Salinger on Time

Salinger on Time. 1961

We have a new review on tap. Rebecca Parton rereads The Catcher in the Rye and gives us her vivid impres­sions below.

J.D. Salinger was born in 1919 and still lives among us. He may or may not be writ­ing new fic­tion, though we have had var­i­ous reports over the years that he has cre­ated and cat­a­loged numer­ous works. Unfortunately, we will prob­a­bly have to wait for his death to see those works. His last pub­lished piece was in 1965, in the New Yorker, enti­tled, Hapworth 16 1924.

He led a very inter­est­ing life in many ways. Prior to the fame and for­tune of his later years, he dated Oona O’Neill, Eugene O’Neill’s daugh­ter, before Charlie Chaplin came into the pic­ture for her. Ironically, he would repeat some of the May/​December pat­terns of Chaplin in his own mature years. He fought in many key bat­tles in World War II, met Hemingway while over­seas, and did counter-​​intelligence work for the Allies. In the late 1940s, Salinger began a spir­i­tual jour­ney that would take him from Zen Buddhism to Vedanta, to eso­teric Yoga prac­tices, Dianetics, and Christian Science. The details of this jour­ney are in some dis­pute, how­ever, as his son, Matt, dis­agrees with some of the obser­va­tions his sis­ter Margaret has made about Salinger’s spir­i­tual dis­cov­er­ies. We can infer some of the route from his sto­ries, at least as far as 1965.

Because Salinger is a recluse, and tena­cious about pro­tect­ing his pri­vacy, much guess­work is involved in estab­lish­ing a com­plete and reli­able biog­ra­phy. Legal bat­tles have been waged in recent decades to make that even harder. Perhaps it’s bet­ter, then, to read and enjoy his nov­els, short sto­ries and novel­las, with­out wor­ry­ing about the writer behind them. Admittedly, that can be dif­fi­cult. Sometimes the harder a writer works to pro­tect his or her pri­vacy, the more we read­ers want to know what’s really going on behind the scenes. We often find the recluse far more inter­est­ing than writ­ers who seem to actu­ally seek pub­lic­ity and pub­lic confession.

Getting back to the fic­tion itself, I am drawn to Franny and Zooey the most. Any book that deals intel­li­gently with young, cre­ative, bril­liant peo­ple intriques me, and this one adds the fur­ther draw of exis­ten­tial crises. Salinger ral­lies the Glass fam­ily around the youngest, Franny, to help her work her way out of depres­sion and col­lapse. The power of famil­ial love and Eastern wis­dom unite to take us on the jour­ney with Franny. As is gen­er­ally the case, those who help guide younger fam­ily mem­bers, them­selves learn and grow in the process.

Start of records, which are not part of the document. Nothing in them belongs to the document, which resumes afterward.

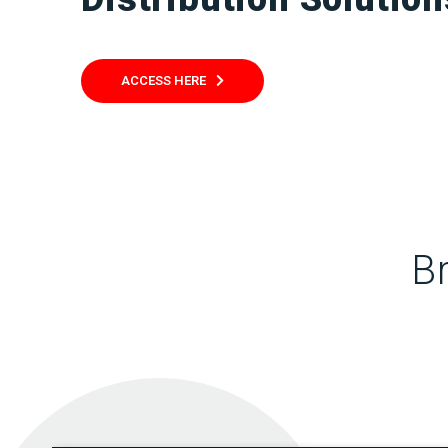
ACCESS HERE
B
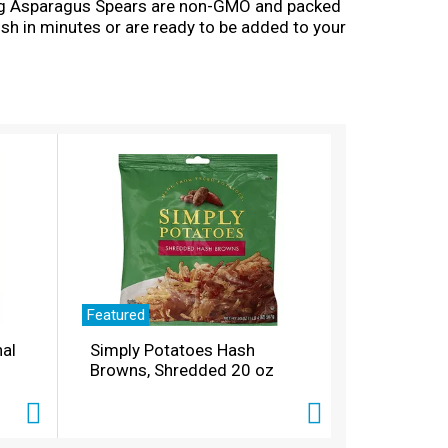
 Long Asparagus Spears are non-GMO and packed
sh in minutes or are ready to be added to your
Featured
nal
Simply Potatoes Hash
Browns, Shredded 20 oz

Salinger brings out the kid in all of us. He cen­tered his sto­ries on kids and young adults, related to them per­haps bet­ter than he related to older adults, and reminds all of us about the inner lives we once had that oth­ers so often missed or dis­missed. Many writ­ers and artists have talked about genius being the recre­ation of child­hood. Made fresh. Brought into the present. Salinger does that lit­er­ally. I think the per­fect day for him is to write about a young adult recap­tur­ing his child­hood, while relat­ing that to a child. Perhaps on the beach. In the sun. With no more noise in the wind than two voices and gull-​​calls. Innocence regained. Innocence trans­ferred. Innocence pro­tected to the degree pos­si­ble. Symbiosis.

Of course, Salinger writes about forces work­ing against all of that. He is never naïve in his sto­ries. It may actu­ally be quite dif­fi­cult to live in New York, or any major city, and remain naïve about out­side forces work­ing against the inno­cence of child­hood. Now that he lives in New Hampshire, away from the Big Apple, he has a chance to reflect on those forces with­out being over­whelmed by them. But the Glass fam­ily felt those forces as did Holden Caulfied. The ten­sion between inno­cence and world­li­ness, hon­esty and phoni­ness, guile­less­ness and cyn­i­cism … exist through­out his pub­lished work. Spirtuality is often a buffer and anti­tode to that ten­sion, though it is never pre­sented as a catchall or per­ma­nent escape hatch. Nor is it pre­sented as easy. Process is every­thing. The jour­ney is every­thing. And the jour­ney is never with­out struggle.

Salinger dis­tills this ten­sion down to an essence few writ­ers can man­age. He writes read­able fic­tion. Accessible fic­tion. We can match Salinger’s per­fect day with per­fect days of our own, by adding his books and trans­mit­ting them to oth­ers. Relaying our recap­tured child­hood on the beach, in the sun, with­out noise.